The question asked of me, paraphrasing:

I gave my class a question on a test: a 20 kg object moves 4.0 m/s on a frictionless surface. It hits a spring with k = 1280 N/m, which compresses 0.5 m. How much work was done by the spring on the box?

The answer in the key is 160 J using W = delta K

The students used Wspring = Fspringdcos180 using Fs as 640 N, d is 0.5 m and they get 320 J. Why are they not supposed to use this equation?

Or they use W = delta K + delta Us and get 320 J.

What is going on?

The equation that work equals force times distance is ONLY valid when the force is constant. In this case, the force of a spring is not constant - the force depends on the distance the spring is compressed. So the student who used force times distance used an invalid equation.

The default for all questions about work should be to an energy bar chart. Don't think about equations, think about an energy bar chart.

The “Wext” column represents work done by an external force. In this case, there’s no work done by a force external to the object-spring system! The force of the spring on the object is internal to the object-spring system. The normal force and the gravitational force act perpendicular to the motion so do no work. So, writing bars + bars = bars – that is, considering energy conservation, the total energy initially plus the external work done on the system is equal to the final total energy – you’ll see that the 160 J of kinetic energy at first become 160 J of spring potential energy later.

Okay, that doesn’t help – you’re supposed to find the work done by the spring. So do an energy bar chart for just the object by itself:

An object by itself cannot have potential energy. PE comes from an interaction… just as gravitational PE requires earth to be part of the system you’re considering, spring potential energy requires the spring to be part of the system. So here, kinetic energy is the only possible energy! KE at the beginning disappears because the object comes to rest. By bars + bars = bars, the amount of kinetic energy plus the work done by external forces must equal zero.

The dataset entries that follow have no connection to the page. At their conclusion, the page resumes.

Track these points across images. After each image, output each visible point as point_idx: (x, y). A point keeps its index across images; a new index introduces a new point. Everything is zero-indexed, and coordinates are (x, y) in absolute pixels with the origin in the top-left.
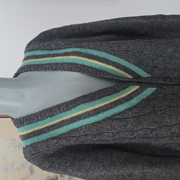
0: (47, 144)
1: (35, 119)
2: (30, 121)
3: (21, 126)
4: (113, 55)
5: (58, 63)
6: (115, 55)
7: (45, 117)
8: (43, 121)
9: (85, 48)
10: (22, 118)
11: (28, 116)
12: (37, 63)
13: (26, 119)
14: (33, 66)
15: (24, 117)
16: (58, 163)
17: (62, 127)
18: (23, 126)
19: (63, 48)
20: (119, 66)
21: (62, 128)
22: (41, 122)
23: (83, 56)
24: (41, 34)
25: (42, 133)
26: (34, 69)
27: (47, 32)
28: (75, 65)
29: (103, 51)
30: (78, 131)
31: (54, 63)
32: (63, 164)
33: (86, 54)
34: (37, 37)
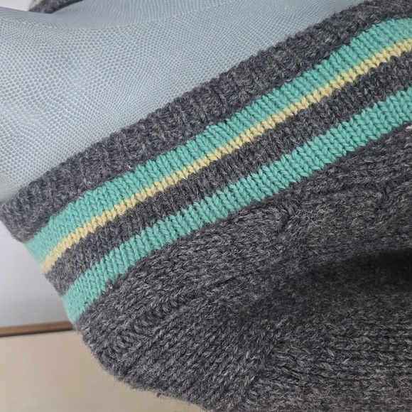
0: (234, 239)
7: (193, 126)
11: (99, 145)
16: (305, 345)
17: (292, 147)
21: (295, 153)
22: (171, 155)
25: (190, 199)
30: (384, 153)
32: (332, 348)
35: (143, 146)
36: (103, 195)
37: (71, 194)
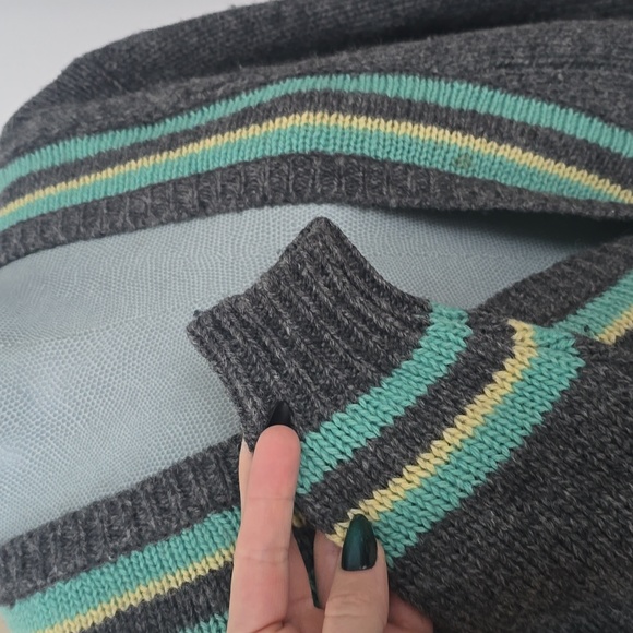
1: (118, 535)
2: (89, 547)
3: (31, 592)
4: (515, 91)
5: (209, 173)
6: (523, 90)
7: (189, 514)
8: (175, 540)
9: (350, 72)
10: (30, 535)
11: (75, 516)
12: (77, 201)
13: (63, 540)
14: (60, 215)
15: (43, 528)
18: (42, 589)
19: (221, 98)
20: (558, 144)
22: (162, 546)
23: (356, 110)
24: (77, 65)
26: (65, 230)
27: (109, 51)
28: (317, 163)
29: (455, 78)
31: (185, 179)
33: (368, 97)
34: (57, 82)
35: (128, 532)
36: (77, 591)
37: (39, 582)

Since the object had 160 J of kinetic energy, the spring must do -160 J of work on the object.

It is true that the amount of work done by the spring is 160 J, and that’s also the same amount of potential energy stored in the spring-object system by (1/2)*kx*^2. Yes! But, you can’t consider both of these 160 J values separately. EITHER you’re considering the object by itself, in which case potential energy doesn’t exist; OR you’re considering the object-spring together, in which case there’s no work done by an external force, only potential energy.

Each time you do an energy problem, define the system clearly. Then use an energy bar chart.

Hope this helps!

Isn't the original kinetic energy 160J?

ReplyDeleteIt is - post is updated to reflect. Thank you for noticing and letting me know!

ReplyDeleteHow would you approach a collision problem? Say we have two carts approach each other with equal momentums, collide and stick together, stopping dead. In the system consisting of the two carts, there is some initial KE before the crash, and there's clearly zero KE in the system after the crash. But the two carts hit each other, so there was no external work done ... so how would you handle this in your bar chart?

ReplyDeleteAh... everything you say is correct - no work done by external forces. No potential energy gained to compensate for kinetic energy lost.

ReplyDeleteThat's accounted for by a bar on the right-hand side for "internal energy", also known as "thermal energy". The temperature of the carts goes up in this case, because the macroscopic kinetic energy of the carts changes into sub-microscopic kinetic energies of the molecules in the carts.

This is easier to understand if you've played squash - an indoor cross between racquetball and tennis. The ball is squishy, such that it barely bounces off the ground. Before you play, you literally must "warm up" the ball - hit it hard against the wall numerous times, each time converting the ball's kinetic energy into thermal energy, so much so that you feel the temperature difference in the warm ball.